A reasonable corticosteroid regimen in patients with brain metastases is a 10 mg intravenous (IV) or oral bolus, followed by a 4 to 6 mg every 6 to 8 hours of dexamethasone equivalent dose (with a concurrent proton-pump inhibitor [PPI]), before this is tapered in a clinically cautious manner. In asymptomatic patients with little peritumoral edema or mass effect, initial corticosteroids may be reserved until the first sign of neurologic symptoms.
Whole-Brain Radiotherapy
WBRT continues to be the standard of care in patients with brain metastasis. In general, WBRT should be given soon after the diagnosis of brain metastasis. There has never been any evidence to suggest that delaying systemic chemotherapy for WBRT compromises overall survival, especially when one considers that progression in the brain frequently leads directly to the death of the patient.
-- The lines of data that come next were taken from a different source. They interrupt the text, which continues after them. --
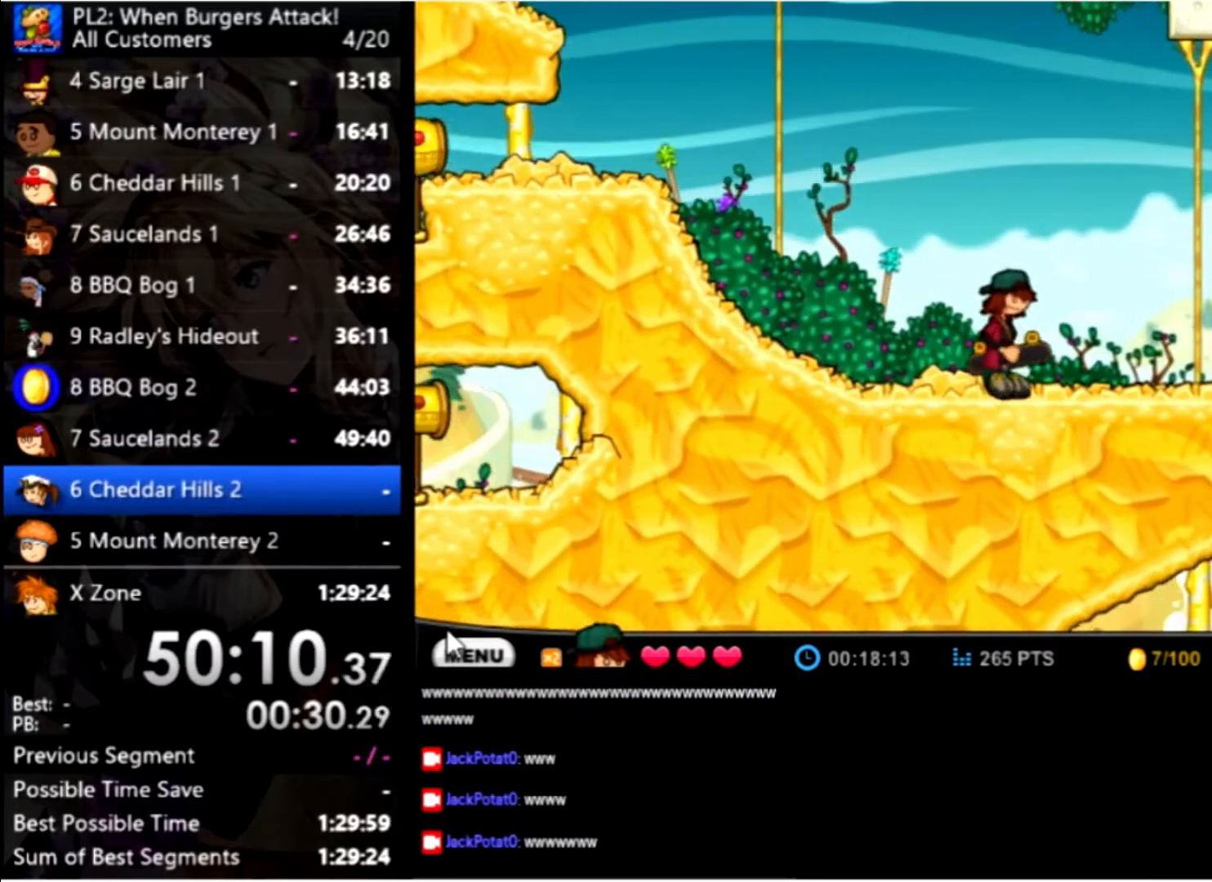
{"keys": ["right"], "mouse": [], "events": []}
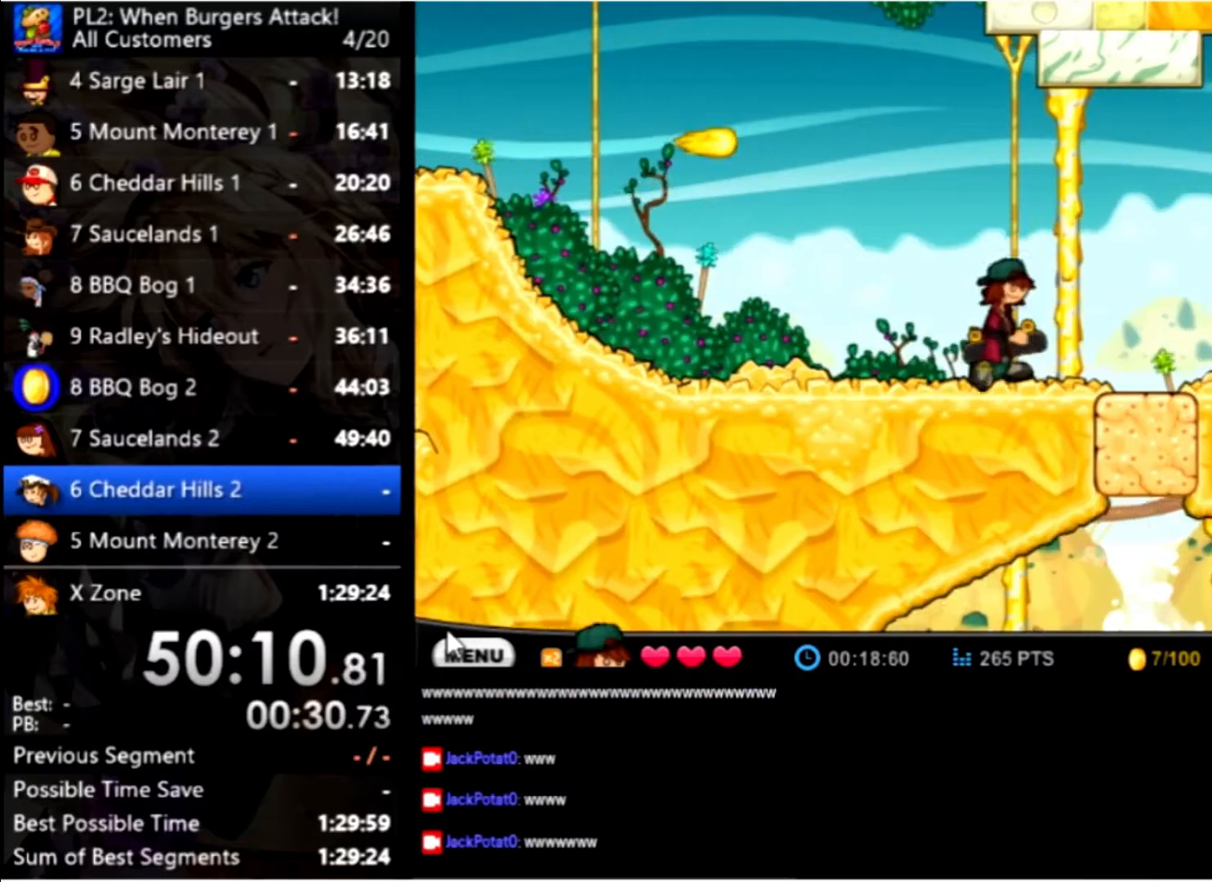
{"keys": ["right"], "mouse": [], "events": []}
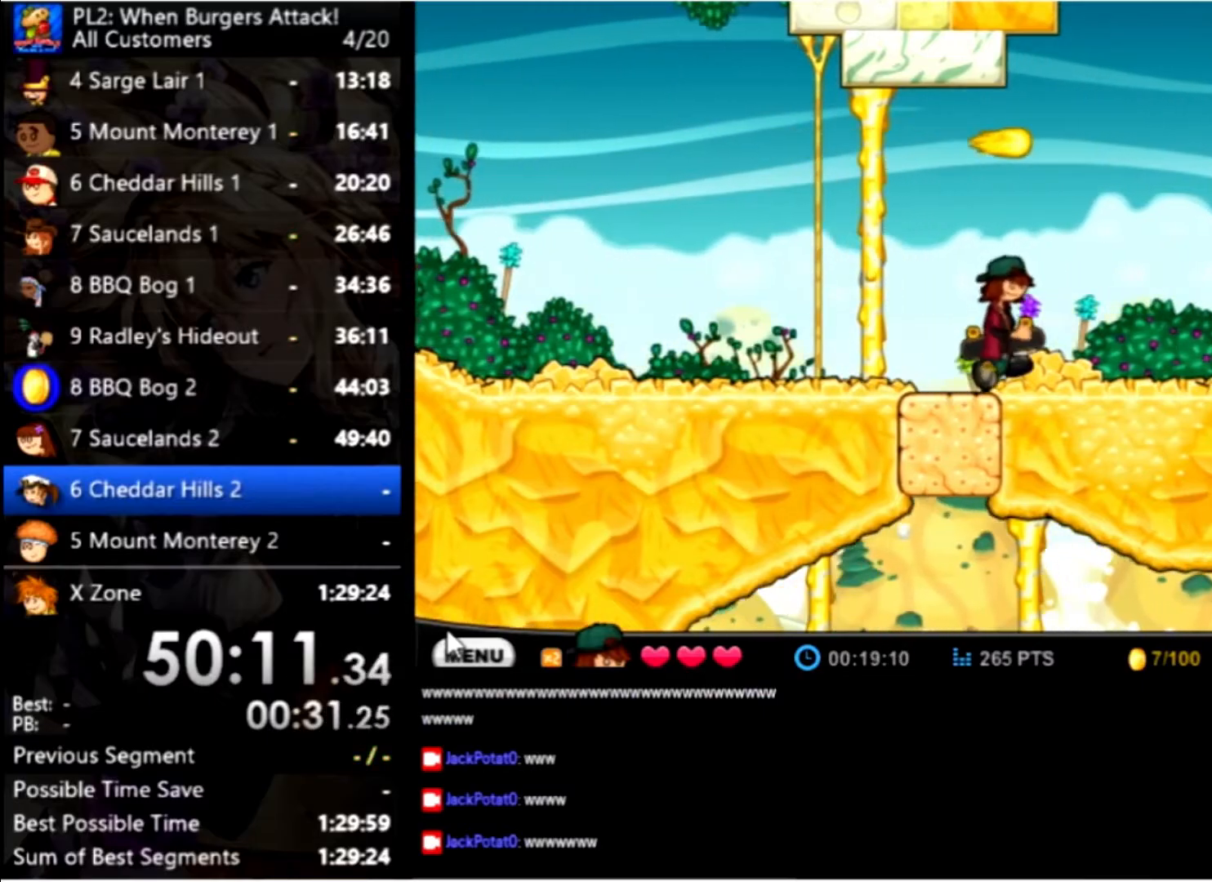
{"keys": ["right"], "mouse": [], "events": []}
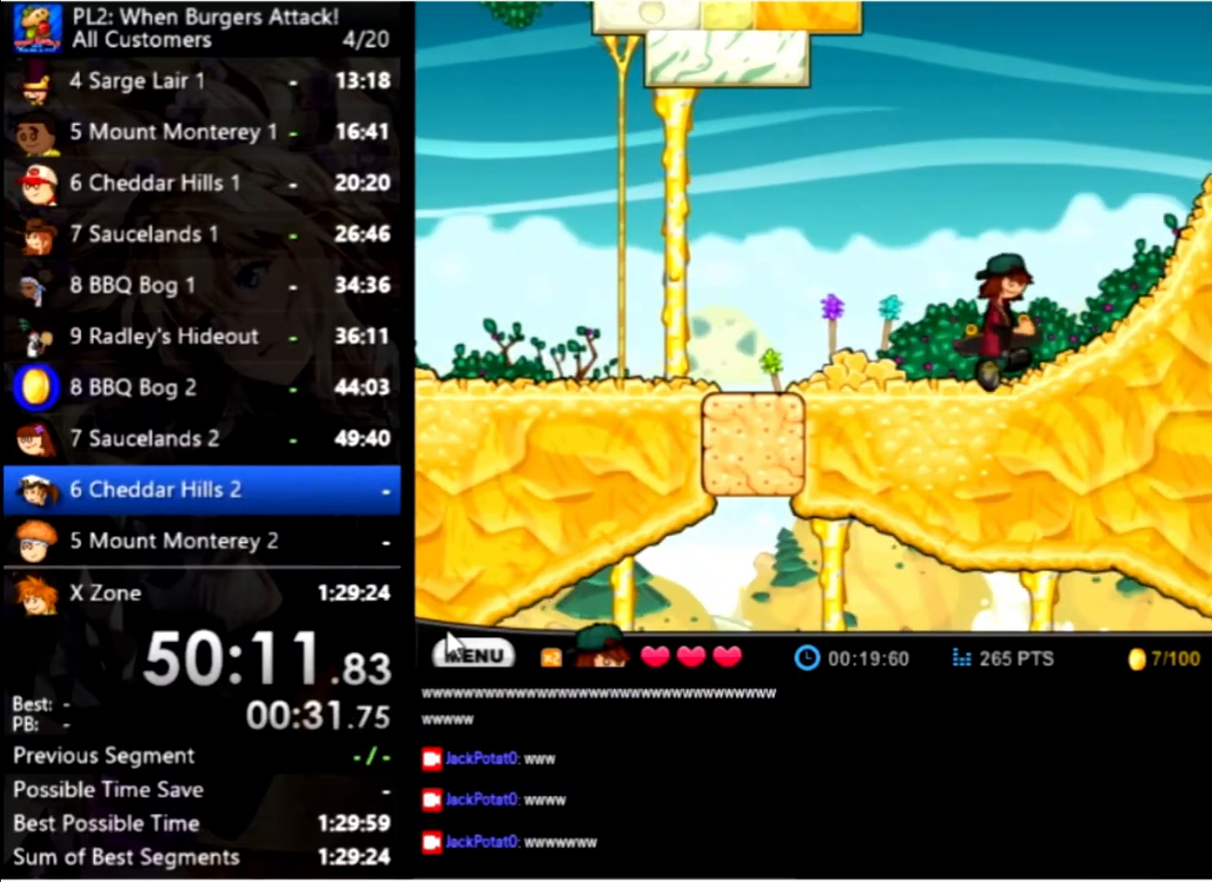
{"keys": ["right", "up"], "mouse": [], "events": [[166, "up", "down"], [333, "up", "up"], [433, "up", "down"]]}
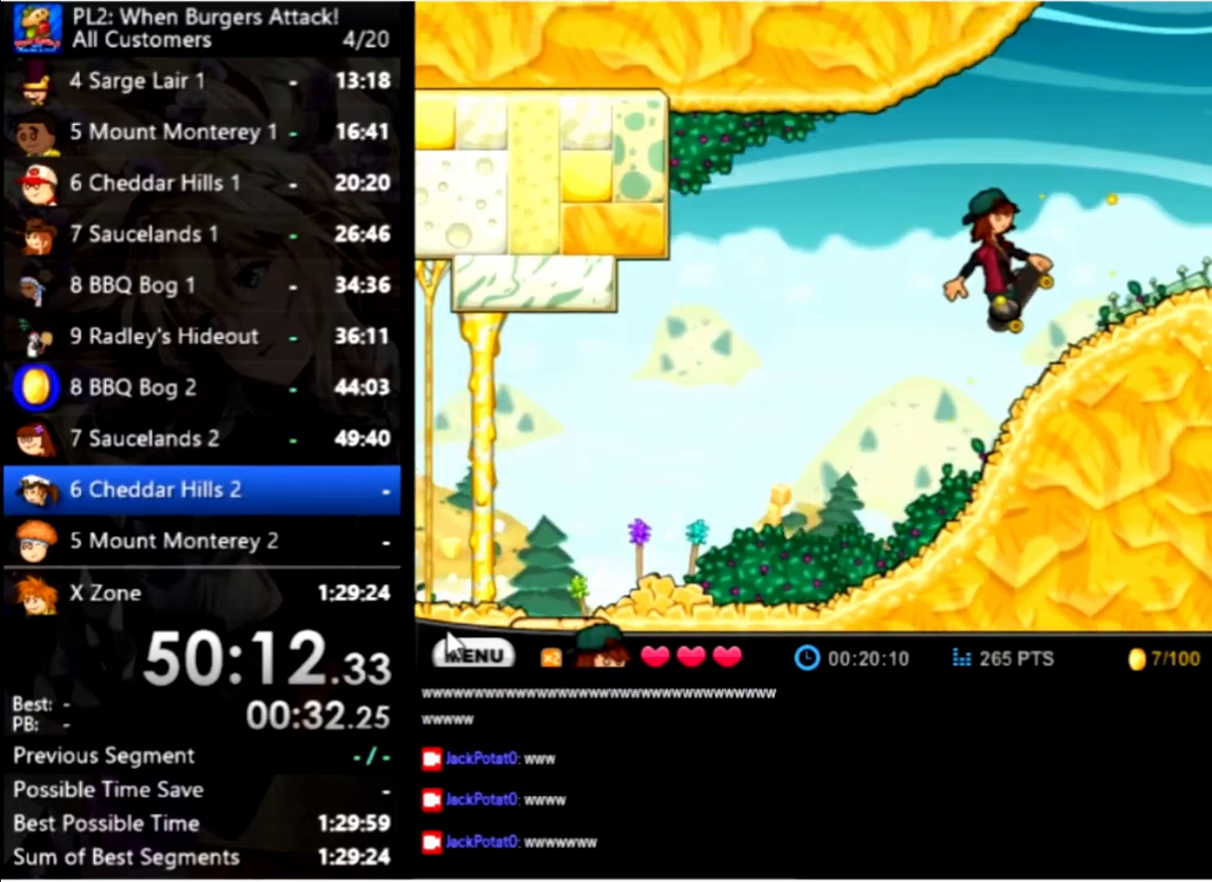
{"keys": ["right"], "mouse": [], "events": [[166, "up", "up"]]}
There is still no agreement on the dose and fractionation schedule for WBRT, despite numerous studies designed to determine the optimal delivery. Table 93.3 summarizes selected randomized fractionation studies.8–12 Typically, the radiographic and clinical response rates range from 50% to 75%. Most of these studies have been negative, and the overall survival has not improved appreciably over the past 25 to 30 years. A total of 30 Gy in 10 fractions continues to be the standard for a vast majority of patients. In chemotherapy refractory RPA class III patients, a shorter fractionation scheme (e.g., 20 Gy in 5 fractions) should be considered. However, short fractionation schemes should be avoided in chemotherapy-naive patients with brain metastasis as the presenting event in the cancer diagnosis. The natural disease course of such patients can be frequently unpredictable, so they may live sufficiently long enough to experience late radiation toxicity posed by such short fractionation schedules.13
TABLE 93.3 SELECTED RANDOMIZED TRIALS EXAMINING VARIOUS FRACTIONATION SCHEDULES FOR BRAIN METASTASIS
TABLE 93.4 RANDOMIZED TRIALS OF SURGICAL RESECTION OF SINGLE BRAIN METASTASIS
Surgical Resection
Surgical resection can provide immediate relief of the tumor mass effect (Fig. 93.1). On the other hand, radiation typically takes several days to work. Radiobiologically, 30 Gy in 10 fractions to a solid tumor (excluding radiosensitive tumors) is not adequate to achieve long-term tumor control. This issue is especially germane because historically up to one-half of all patients died from neurologic causes after being treated with WBRT alone.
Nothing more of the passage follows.